__TASK DESCRIPTION__:
Could you transcribe word for word the lines in the items below, from the line with "Welcome to Wound-Care" up to and including the line with "r wadding, K-Lite", and nothing else?

__DATASET CONTENT__:
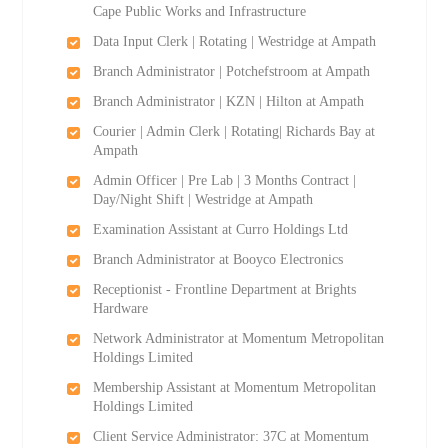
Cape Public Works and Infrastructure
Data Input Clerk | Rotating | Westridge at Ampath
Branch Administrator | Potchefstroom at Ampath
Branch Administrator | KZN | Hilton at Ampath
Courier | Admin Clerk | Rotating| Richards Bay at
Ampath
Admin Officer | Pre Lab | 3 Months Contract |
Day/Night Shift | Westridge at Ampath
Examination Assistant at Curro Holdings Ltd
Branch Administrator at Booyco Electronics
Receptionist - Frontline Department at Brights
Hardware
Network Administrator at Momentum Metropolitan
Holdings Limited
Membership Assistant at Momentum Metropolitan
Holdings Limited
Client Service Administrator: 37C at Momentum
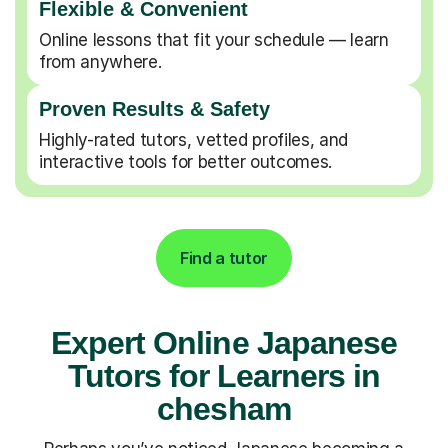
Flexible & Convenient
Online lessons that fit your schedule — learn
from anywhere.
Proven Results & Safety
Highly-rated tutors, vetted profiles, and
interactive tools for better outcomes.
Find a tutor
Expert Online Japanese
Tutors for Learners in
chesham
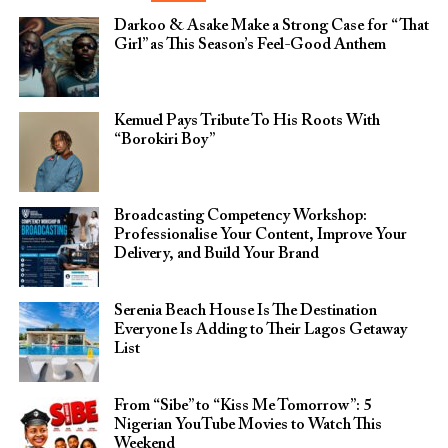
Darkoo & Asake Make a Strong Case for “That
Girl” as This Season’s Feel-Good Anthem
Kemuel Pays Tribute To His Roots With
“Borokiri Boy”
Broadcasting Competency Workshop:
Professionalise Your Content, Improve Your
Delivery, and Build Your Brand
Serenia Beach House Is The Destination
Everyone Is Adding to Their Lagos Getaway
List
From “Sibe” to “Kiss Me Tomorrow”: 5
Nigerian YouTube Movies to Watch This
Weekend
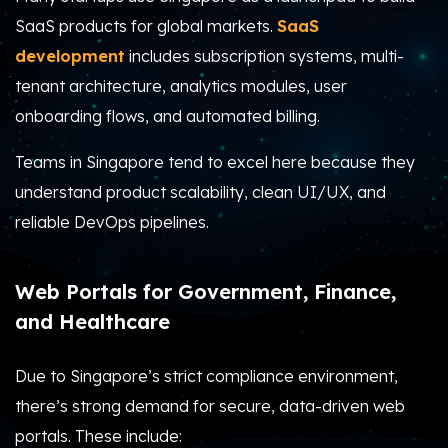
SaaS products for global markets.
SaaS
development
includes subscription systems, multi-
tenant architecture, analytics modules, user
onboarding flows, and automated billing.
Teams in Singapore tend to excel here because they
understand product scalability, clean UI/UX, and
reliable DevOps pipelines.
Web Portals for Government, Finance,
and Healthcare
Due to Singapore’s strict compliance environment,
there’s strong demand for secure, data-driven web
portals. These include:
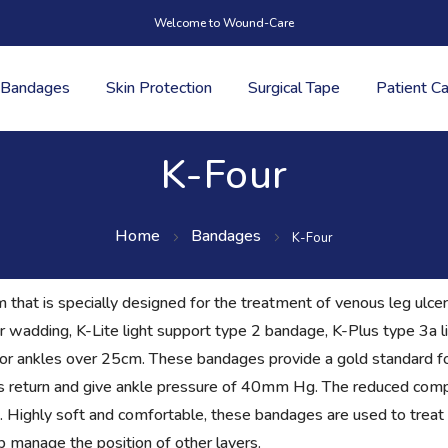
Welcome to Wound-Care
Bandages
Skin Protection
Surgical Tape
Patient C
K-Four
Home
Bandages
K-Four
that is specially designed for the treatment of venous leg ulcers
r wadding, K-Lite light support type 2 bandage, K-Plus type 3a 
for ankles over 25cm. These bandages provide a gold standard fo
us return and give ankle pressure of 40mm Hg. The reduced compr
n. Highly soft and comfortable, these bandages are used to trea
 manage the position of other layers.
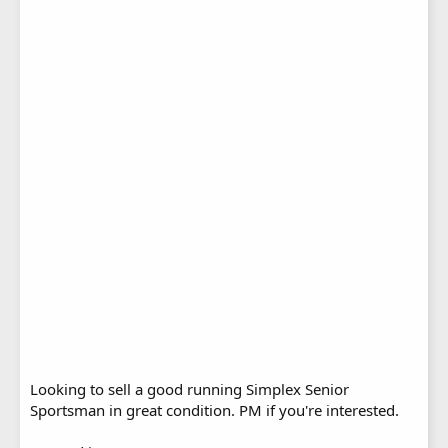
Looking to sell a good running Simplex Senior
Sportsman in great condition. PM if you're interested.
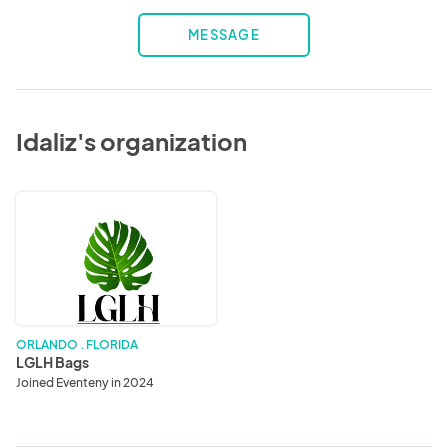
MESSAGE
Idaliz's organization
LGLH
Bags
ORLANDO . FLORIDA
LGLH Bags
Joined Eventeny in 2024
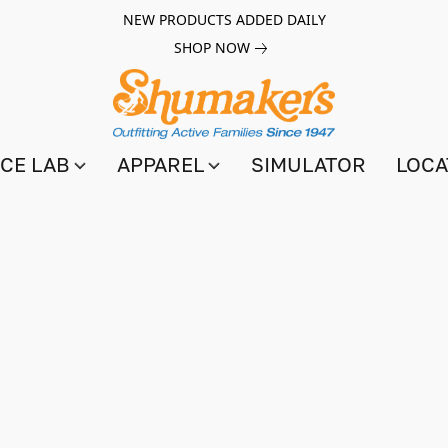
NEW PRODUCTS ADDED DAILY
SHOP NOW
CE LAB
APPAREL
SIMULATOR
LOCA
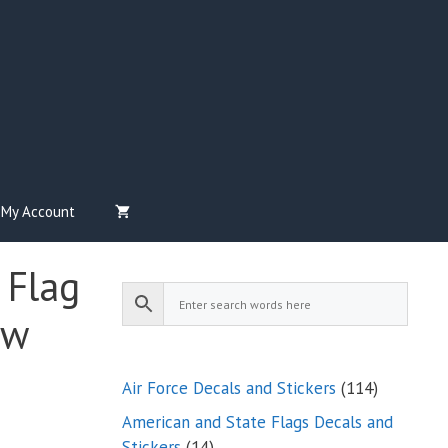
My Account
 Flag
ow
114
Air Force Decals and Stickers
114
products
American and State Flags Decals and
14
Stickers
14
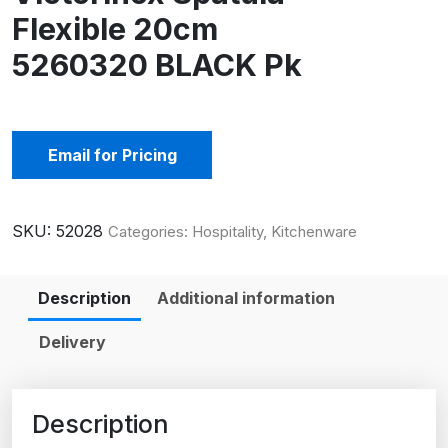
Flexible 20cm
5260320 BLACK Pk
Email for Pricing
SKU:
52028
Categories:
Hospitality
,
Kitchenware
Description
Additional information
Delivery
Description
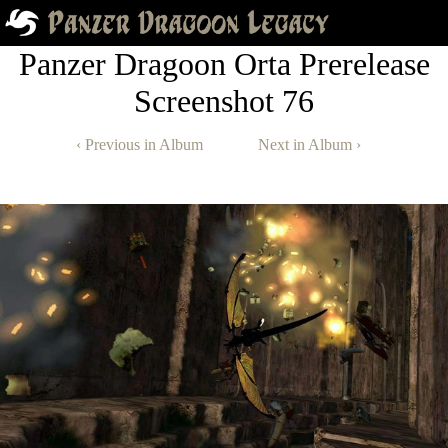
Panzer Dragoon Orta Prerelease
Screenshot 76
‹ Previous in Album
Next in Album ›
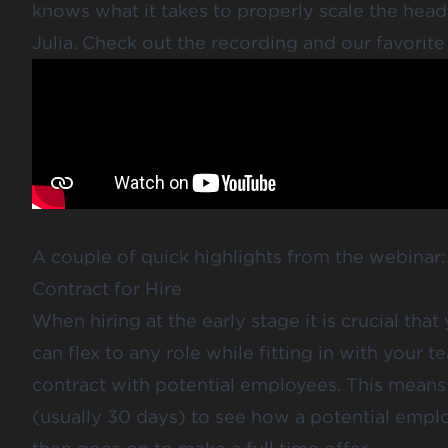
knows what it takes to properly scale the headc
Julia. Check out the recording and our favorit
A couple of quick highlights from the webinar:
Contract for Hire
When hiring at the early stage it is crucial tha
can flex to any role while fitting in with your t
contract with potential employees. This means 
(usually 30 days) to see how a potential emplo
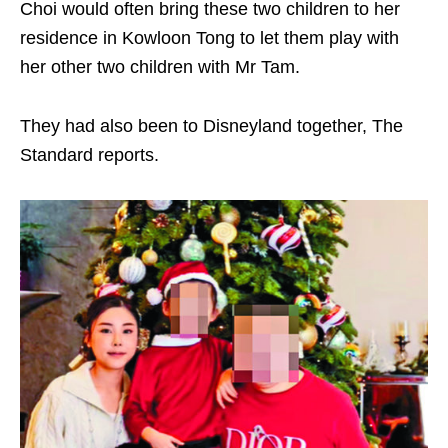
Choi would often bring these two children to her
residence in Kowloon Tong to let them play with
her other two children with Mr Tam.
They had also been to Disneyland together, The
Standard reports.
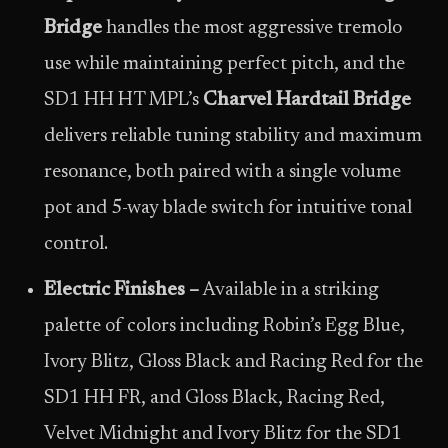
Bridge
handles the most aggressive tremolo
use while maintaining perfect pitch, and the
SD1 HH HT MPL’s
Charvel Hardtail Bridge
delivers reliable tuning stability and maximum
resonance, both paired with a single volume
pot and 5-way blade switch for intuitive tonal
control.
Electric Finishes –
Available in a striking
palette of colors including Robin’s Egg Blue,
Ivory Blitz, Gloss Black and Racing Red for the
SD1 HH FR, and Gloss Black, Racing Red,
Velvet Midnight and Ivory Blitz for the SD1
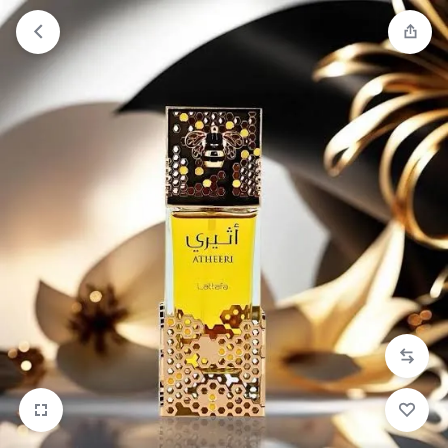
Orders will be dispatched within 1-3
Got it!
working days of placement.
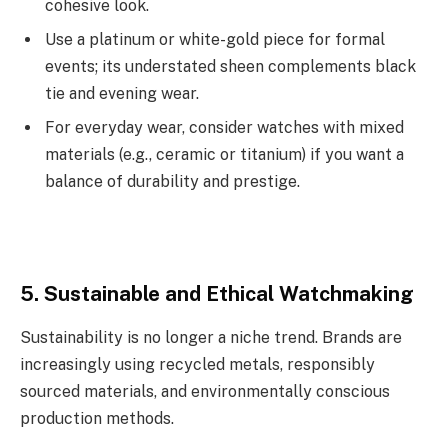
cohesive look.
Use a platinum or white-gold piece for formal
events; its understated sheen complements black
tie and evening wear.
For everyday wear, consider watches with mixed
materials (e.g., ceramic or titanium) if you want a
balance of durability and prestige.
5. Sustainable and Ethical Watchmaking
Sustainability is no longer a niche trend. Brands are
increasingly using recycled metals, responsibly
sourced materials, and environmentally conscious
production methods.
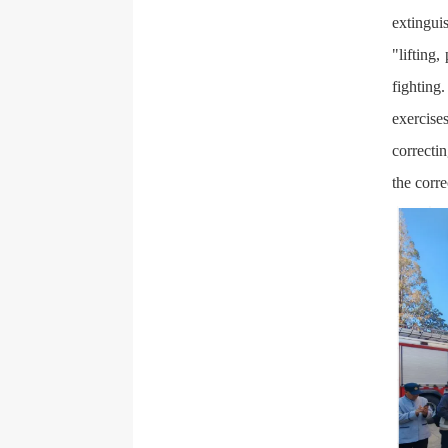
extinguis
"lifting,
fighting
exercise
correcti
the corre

__SOLUTION TO THIS PROBLEM__:
Welcome to Wound-Care
Bandages
Skin Protection
Surgical Tape
Patient C
K-Four
Home
Bandages
K-Four
that is specially designed for the treatment of venous leg ulcers
r wadding, K-Lite light support type 2 bandage, K-Plus type 3a 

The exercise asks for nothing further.